En lo concerniente a la cuestión nacional, el “no sabe, no contesta” prima hoy en la sociedad española sobre otros estados de opinión y sentimiento. La propensión a la abstención general y la anestesia colectiva afectan no sólo a la gente corriente, también a quienes presumiblemente representan las esferas del saber y el conocimiento, aquella clase de individuos que antaño pasaba por constituir la elite intelectual de la sociedad y que hoy se ha visto reducida al desprestigiado estatuto de comité de “sabios o expertos” al servicio del Gobierno.
 
Diríase que el español de nuestro tiempo, siguiendo el patrón de conducta del hombre contemporáneo, prefiere, en vez de ubicarse, descolocarse o estar ilocalizado, más que nada para dimitir de sí mismo. Prefiere el anonimato a la identificación y llega a ser persuadido de que los nombres son tan inútiles como las fórmulas protocolarias. Actúa, en fin, como si nada alrededor pasara o le afectara, como si habitara en un “no lugar” (Marc Augé).
 
Maneras corrientes de sortear la propia circunstancia o destino son el evadirse y el abandonarse en grupos anónimos que viajan y navegan sin rumbo fijo. Como el turista o el internauta compulsivo. El tsunami que arrasa las islas de coral en los mares del sur no altera las vacaciones del más arrojado turista, porque él se encuentra en un “no lugar”. La opinión pública se construye con mensajes cortos y titulares de informativos televisivos que literalmente vuelan sobre nuestras cabezas, vía satélite o en plan wi-fi. La necesidad de comunicación se colma con un chat a través del Messenger, sin papeles y bajo pseudónimo. En plena “sociedad de la comunicación”, uno se siente poderoso ante la pantalla del ordenador, persuadido de abracarlo todo, porque “todo está en Internet”. O sea, en cualquier sitio y en ninguno al mismo tiempo.
 
“A partir de ahora, el hombre tiene lugar sin que el lugar pueda pretender ejercer sobre él la más mínima influencia”. Esto escribe Alain Finkielkraut en La humanidad perdida.

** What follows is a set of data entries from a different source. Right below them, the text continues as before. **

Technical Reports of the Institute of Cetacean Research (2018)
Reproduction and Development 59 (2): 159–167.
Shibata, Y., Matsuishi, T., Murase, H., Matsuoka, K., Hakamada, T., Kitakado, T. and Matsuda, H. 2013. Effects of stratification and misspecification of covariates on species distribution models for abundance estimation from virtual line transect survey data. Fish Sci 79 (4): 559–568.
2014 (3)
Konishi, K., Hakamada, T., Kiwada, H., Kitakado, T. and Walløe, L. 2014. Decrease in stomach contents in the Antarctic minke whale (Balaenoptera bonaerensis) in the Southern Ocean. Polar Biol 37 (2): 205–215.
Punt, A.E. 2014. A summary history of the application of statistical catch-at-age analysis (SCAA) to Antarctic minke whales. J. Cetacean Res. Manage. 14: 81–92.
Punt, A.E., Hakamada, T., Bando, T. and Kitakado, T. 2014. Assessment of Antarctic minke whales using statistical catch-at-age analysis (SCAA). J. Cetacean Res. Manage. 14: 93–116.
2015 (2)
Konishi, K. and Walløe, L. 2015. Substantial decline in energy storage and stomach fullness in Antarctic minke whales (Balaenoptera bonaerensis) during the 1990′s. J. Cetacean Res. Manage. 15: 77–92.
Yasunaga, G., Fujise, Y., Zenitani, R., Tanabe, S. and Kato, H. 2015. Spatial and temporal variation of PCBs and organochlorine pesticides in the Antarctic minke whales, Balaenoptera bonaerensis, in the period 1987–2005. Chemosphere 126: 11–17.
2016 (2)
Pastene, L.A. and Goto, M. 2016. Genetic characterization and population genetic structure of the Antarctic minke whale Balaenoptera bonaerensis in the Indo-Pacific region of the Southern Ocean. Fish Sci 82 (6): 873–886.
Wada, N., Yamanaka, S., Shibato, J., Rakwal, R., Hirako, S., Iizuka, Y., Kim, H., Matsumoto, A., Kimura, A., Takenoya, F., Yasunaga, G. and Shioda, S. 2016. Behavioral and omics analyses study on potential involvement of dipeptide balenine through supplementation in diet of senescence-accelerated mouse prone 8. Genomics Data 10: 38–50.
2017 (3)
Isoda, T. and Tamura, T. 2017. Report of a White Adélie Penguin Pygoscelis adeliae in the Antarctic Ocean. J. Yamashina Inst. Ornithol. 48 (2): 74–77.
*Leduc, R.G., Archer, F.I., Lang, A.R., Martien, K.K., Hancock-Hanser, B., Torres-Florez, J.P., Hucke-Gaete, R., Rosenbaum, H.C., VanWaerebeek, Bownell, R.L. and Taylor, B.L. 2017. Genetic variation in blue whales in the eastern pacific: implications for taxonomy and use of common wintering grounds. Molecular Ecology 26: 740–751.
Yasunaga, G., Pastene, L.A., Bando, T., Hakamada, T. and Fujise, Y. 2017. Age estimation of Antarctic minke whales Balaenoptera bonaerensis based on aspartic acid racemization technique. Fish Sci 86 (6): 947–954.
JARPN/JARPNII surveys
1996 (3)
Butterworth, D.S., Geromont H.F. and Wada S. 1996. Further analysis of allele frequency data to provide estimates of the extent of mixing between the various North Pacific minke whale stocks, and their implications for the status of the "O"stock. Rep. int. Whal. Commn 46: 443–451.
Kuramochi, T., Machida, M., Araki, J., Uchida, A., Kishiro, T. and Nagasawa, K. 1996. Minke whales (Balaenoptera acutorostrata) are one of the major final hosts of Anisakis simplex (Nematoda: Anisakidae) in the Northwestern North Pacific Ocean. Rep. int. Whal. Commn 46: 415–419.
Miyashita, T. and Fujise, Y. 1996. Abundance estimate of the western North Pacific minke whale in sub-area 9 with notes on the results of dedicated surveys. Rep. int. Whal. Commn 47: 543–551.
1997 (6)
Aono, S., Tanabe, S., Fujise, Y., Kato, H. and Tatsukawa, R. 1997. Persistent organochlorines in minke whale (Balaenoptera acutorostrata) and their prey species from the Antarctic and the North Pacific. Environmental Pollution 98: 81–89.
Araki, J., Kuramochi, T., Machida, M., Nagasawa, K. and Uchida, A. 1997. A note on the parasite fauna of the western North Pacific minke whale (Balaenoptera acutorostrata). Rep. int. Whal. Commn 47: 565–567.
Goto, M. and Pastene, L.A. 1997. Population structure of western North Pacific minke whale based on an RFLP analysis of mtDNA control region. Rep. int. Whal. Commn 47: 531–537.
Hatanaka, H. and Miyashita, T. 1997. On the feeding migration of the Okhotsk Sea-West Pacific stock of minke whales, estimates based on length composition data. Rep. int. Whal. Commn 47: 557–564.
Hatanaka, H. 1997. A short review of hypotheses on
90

Ensayo sobre el siglo XX. Para el filósofo francés, compañero de generación de Bernard Henry-Levi y André Glucksmann, a la hora de hacer balance del siglo pasado dos iconos cobran especial relevancia significativa, hasta el punto de convertirse en retratos de una era fluctuante: justamente, el turista y el cibernauta. Lamentablemente, la era de la globalización y la modernización de las sociedades no ha consagrado la plasmación de un hombre más libre y más universalista, sino, todo lo más, la de un ser “angélico, ajeno como los ángeles a las penalidades de la vida en la Tierra y al orden de la encarnación, dotado como ellos del don de la ubicuidad y del de la ingravidez”.
 
El no-pensamiento vigente anhela en nuestros días un mundo sin fronteras, pero no por estar persuadido de las bondades del libre tránsito de personas y bienes, sino porque así cree construir literalmente la utopía. Lo curioso es que en este punto convergen los nacionalistas y los a-nacionales. El nacionalista anhela vivir en un paraíso perdido, que, en cualquier caso, no existe. El a-nacional es capaz de vivir donde sea, y le da igual vivir en un no lugar, en una ciudad sin nombre, en régimen de propiedad o alquiler, en un edifico en restauración o en una nación en reformas. Nadie vive en lugar de otros o en un “no lugar”. Así, meramente se transita sin rumbo ni destino. No hay verdadera travesía ni viaje sin una Ítaca.